In the Nigerian context, it was in 2011 when the administration of President Goodluck Jonathan ‘introduced females into the Nigeria Defence Academy to train as combatants, for the first time, it was to give equal opportunities to all men and women of the armed forces and encourage highly driven female officers.’ Six years later, Flying Officer Tolulope Arotile became the Nigeria’s first female combat helicopter pilot when he was commissioned into the Nigerian Air Force as a Pilot Officer on 16 September 2017. Tolulope, a pioneer in her military chosen career in Nigeria like the American Army’s first female military helicopter pilot, Colonel Sally D Woolfolk Murphy, laid a good foundation worthy of celebration. Sally Woolfolk received her wings to fly UK-1 Huey helicopters on June 4, 1974 after she graduated from flight school at Fort McClellan, Alabama.

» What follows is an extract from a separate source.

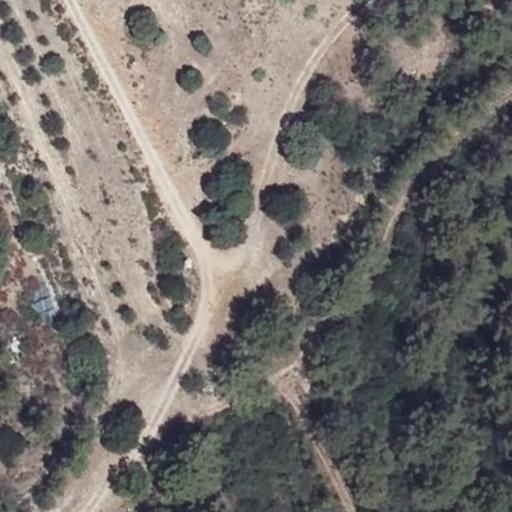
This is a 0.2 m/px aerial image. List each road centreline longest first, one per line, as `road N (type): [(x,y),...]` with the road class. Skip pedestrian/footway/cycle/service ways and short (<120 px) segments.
road 1 (track): [(82,511),(150,416),(208,297),(189,235),(70,0)]
road 2 (track): [(364,0),(304,69),(275,125),(248,252),(208,297)]
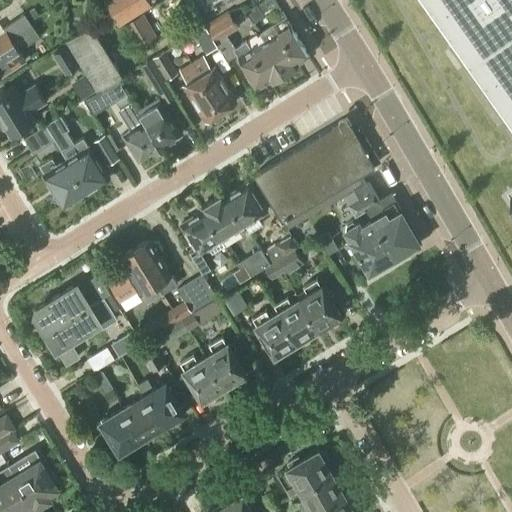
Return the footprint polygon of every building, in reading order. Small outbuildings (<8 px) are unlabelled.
[(152,2),(150,0),(105,0),(118,22),(152,2)] [(201,0),(208,9),(222,0),(201,0)] [(511,0),(426,0),(511,122),(511,198),(509,200),(511,204),(511,0)] [(254,6),(246,10),(253,21),(260,16),(254,6)] [(33,7),(25,14),(29,20),(38,14),(33,7)] [(227,12),(205,26),(216,43),(225,59),(236,52),(254,81),(264,75),(268,81),(282,72),(264,43),(252,50),(246,40),(234,47),(226,34),(237,27),(227,12)] [(32,26),(26,17),(24,13),(1,29),(0,27),(0,46),(31,26),(32,26)] [(141,14),(122,25),(136,48),(154,38),(141,14)] [(264,43),(282,72),(298,62),(294,56),(305,50),(284,16),(259,32),(265,42),(264,43)] [(92,24),(65,41),(72,53),(90,83),(95,92),(123,75),(92,24)] [(216,43),(205,26),(205,25),(194,32),(205,50),(216,43)] [(38,38),(31,26),(0,46),(0,71),(6,68),(5,67),(8,65),(11,69),(24,61),(17,51),(38,38)] [(72,53),(65,41),(53,49),(60,61),(72,53)] [(152,57),(166,79),(178,72),(164,50),(152,57)] [(201,56),(190,62),(219,111),(235,101),(213,65),(208,68),(201,56)] [(166,79),(152,57),(140,65),(163,103),(176,96),(166,79)] [(219,111),(190,62),(178,70),(186,81),(182,84),(204,120),(219,111)] [(84,76),(72,84),(81,99),(93,91),(84,76)] [(117,80),(101,90),(109,104),(125,94),(117,80)] [(0,117),(39,94),(33,84),(19,93),(14,85),(0,93),(0,117)] [(39,94),(0,117),(0,120),(10,136),(36,120),(30,111),(44,102),(39,94)] [(130,100),(117,108),(130,128),(121,134),(137,161),(151,152),(152,153),(159,149),(136,110),(130,100)] [(146,103),(136,110),(159,149),(167,144),(166,143),(180,135),(164,108),(160,111),(156,104),(149,108),(146,103)] [(353,188),(365,181),(360,173),(373,165),(345,120),(254,174),(286,228),(342,194),(353,188)] [(41,148),(31,132),(22,137),(32,153),(41,148)] [(118,158),(107,140),(103,134),(93,140),(108,164),(118,158)] [(82,171),(91,186),(107,177),(89,147),(88,147),(82,138),(61,151),(65,158),(64,159),(66,161),(76,175),(82,171)] [(66,161),(64,159),(55,165),(50,157),(39,164),(44,174),(43,175),(61,205),(79,193),(83,195),(88,192),(89,187),(91,186),(82,171),(76,175),(66,161)] [(366,180),(365,181),(353,188),(365,210),(370,218),(392,256),(417,241),(389,193),(377,200),(366,180)] [(247,182),(224,196),(241,225),(264,210),(247,182)] [(365,210),(353,188),(342,194),(355,216),(365,210)] [(241,225),(224,196),(222,193),(200,206),(202,209),(220,238),(225,234),(228,239),(238,233),(235,228),(241,225)] [(220,238),(202,209),(180,223),(197,252),(206,246),(211,254),(224,246),(220,238)] [(392,256),(370,218),(358,225),(355,222),(351,222),(346,224),(344,229),(351,241),(349,247),(351,251),(357,252),(368,270),(392,256)] [(326,254),(337,248),(326,229),(315,235),(326,254)] [(286,237),(276,244),(283,254),(293,248),(286,237)] [(147,240),(134,248),(161,293),(176,285),(169,274),(169,275),(157,256),(160,254),(161,250),(157,243),(153,242),(150,244),(147,240)] [(283,254),(276,244),(263,252),(260,247),(236,262),(239,267),(246,277),(263,266),(274,260),(283,254)] [(161,293),(134,248),(120,257),(129,272),(126,275),(124,273),(123,272),(121,271),(120,271),(118,271),(116,271),(114,271),(113,272),(111,273),(110,274),(109,276),(108,277),(108,279),(108,281),(108,283),(108,284),(109,286),(118,301),(139,288),(147,302),(161,293)] [(283,254),(274,260),(282,272),(286,269),(288,274),(303,264),(293,248),(283,254)] [(282,272),(274,260),(263,266),(270,279),(282,272)] [(246,277),(239,267),(232,271),(239,281),(246,277)] [(228,289),(239,281),(232,271),(221,278),(228,289)] [(183,299),(171,308),(178,320),(181,318),(191,312),(212,299),(216,296),(201,273),(176,288),(183,299)] [(299,296),(318,328),(327,322),(331,324),(336,321),(336,317),(340,314),(321,283),(319,284),(316,278),(303,286),(307,292),(299,296)] [(101,297),(109,292),(103,282),(95,287),(101,297)] [(42,330),(87,303),(75,283),(36,307),(34,315),(42,330)] [(237,288),(223,297),(233,314),(247,305),(237,288)] [(318,328),(299,296),(290,301),(286,296),(273,304),(277,310),(296,341),(301,338),(305,340),(309,338),(310,333),(318,328)] [(88,305),(87,303),(42,330),(54,349),(55,348),(65,364),(77,356),(67,341),(102,320),(105,324),(115,318),(102,297),(88,305)] [(218,310),(212,299),(191,312),(181,318),(188,329),(208,316),(218,310)] [(178,320),(171,308),(158,316),(165,328),(178,320)] [(277,310),(269,315),(265,309),(252,317),(256,323),(255,324),(274,355),(277,353),(281,355),(288,350),(288,346),(296,341),(277,310)] [(148,337),(156,349),(167,342),(159,330),(148,337)] [(118,355),(136,344),(129,332),(110,343),(118,355)] [(156,349),(148,337),(136,344),(152,370),(165,363),(156,349)] [(204,355),(224,386),(233,380),(237,382),(241,380),(241,375),(246,372),(233,352),(235,349),(232,345),(229,345),(226,341),(225,342),(221,337),(208,345),(212,350),(204,355)] [(224,386),(204,355),(196,360),(193,354),(180,362),(183,368),(182,369),(201,399),(205,397),(210,399),(214,396),(214,392),(224,386)] [(102,370),(93,376),(105,396),(115,390),(102,370)] [(143,395),(162,425),(171,419),(175,422),(180,419),(181,413),(184,411),(167,383),(158,389),(153,380),(150,382),(148,379),(138,386),(144,394),(143,395)] [(162,425),(143,395),(122,408),(141,438),(151,432),(155,434),(160,431),(160,426),(162,425)] [(141,438),(122,408),(100,421),(119,451),(129,445),(133,447),(140,443),(140,438),(141,438)] [(5,415),(0,418),(0,450),(1,450),(0,449),(0,434),(10,429),(11,430),(14,428),(5,415)] [(0,449),(1,450),(17,440),(11,430),(10,429),(0,434),(0,449)] [(318,452),(316,449),(298,460),(296,457),(285,463),(287,466),(285,468),(275,474),(288,496),(329,471),(324,462),(327,458),(323,452),(318,452)] [(14,475),(30,501),(32,500),(35,505),(48,497),(46,492),(54,486),(39,460),(14,475)] [(0,507),(2,511),(12,511),(30,501),(14,475),(13,476),(8,467),(0,471),(0,507)] [(329,471),(288,496),(298,490),(303,498),(297,502),(302,511),(310,511),(342,493),(340,490),(342,486),(339,480),(335,481),(329,471)] [(268,508),(278,502),(272,491),(261,497),(268,508)] [(347,502),(342,493),(310,511),(353,511),(356,509),(351,501),(347,502)] [(230,499),(219,506),(222,511),(250,511),(241,495),(231,501),(230,499)] [(284,511),(278,502),(268,508),(270,511),(284,511)]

Like Sally.

Tolulope excelled in her military chosen career, irrespective of her gender and this position her as a model for the Nigerian youths. I belief Tolu read about Sally who entered the Army in January 1973, a month after receiving a master’s degree in history from Kansas State College of Pittsburg, Kan. She attended an 11-week orientation course for women officers at Fort McClellan, Alabama and then went to Fort Huachuca, Ariz., for the Military Intelligence Officer Basic Course. Meanwhile, the Army opened its flight training program to women. She applied and was accepted.’

Tolu excelled like Joanna Mary Salter, the Britain’s first female fast jet pilot flying the Panavia Tornado ground attack with 617 Squadron. Just as Joanna went on to train as a pilot at a young age after the British government announced that women would be allowed to fly Jet aircraft in 1992 and later became Britain’s first RAF female flight instructor, Tolulope at a young age

joined the Nigerian ‘military simply out of passion for it.’ For Tolulope, ‘being a military personnel has been a long time ambition, the carriage and what it stands for are simply exceptional.’ Tolulope, a military heroine made positive impact through her military actions. She dedicated her time, energy and enthusiasm to promote peace in Nigeria and inspires people around her.

Sir Folorunso Ogunjuyigbe, a former Methodist Lay President, Diocese of Ilesa, described the death of Tolulope as a rude shock. According to Barrister Ogunjuyigbe who lived in Kaduna for many years, ‘Tolu was a good girl in the Sunday School at the Wesley Methodist Cathedral, Kaduna. It was a sad news to all of us who knew her birth, her academic developments and her brilliant performance both at the Nigerian Defence Academy and Air Force Training School in South Africa.’

The words of Mary Frye invites us not to stand at Tolulope’s grave and weep. Tolulope lived an exemplary life and a model for her generation and generation yet unborn. Tolulope’s soul is free but she did not die because her legacy and exemplary example lives us. Tolulope never say goodbye because her heart is with us. To the living, Tolulope is gone. To the sorrowful, Tolulope will never return. To the angry, especially through the way he was killed, Tolulope was cheated. To the happy, Tolulope is at peace resting in the bosom of her Saviour, Jesus Christ. To the faithful, Tolulope have never left. She lives on. Because Tolulope lives on, her abiding heart with us and her impactful legacy summons Nigeria youths to arise and bring the best within us for the development of our nation.

Please remember Tolulope’s parents, siblings, families and the Nigerian Air Force in prayer.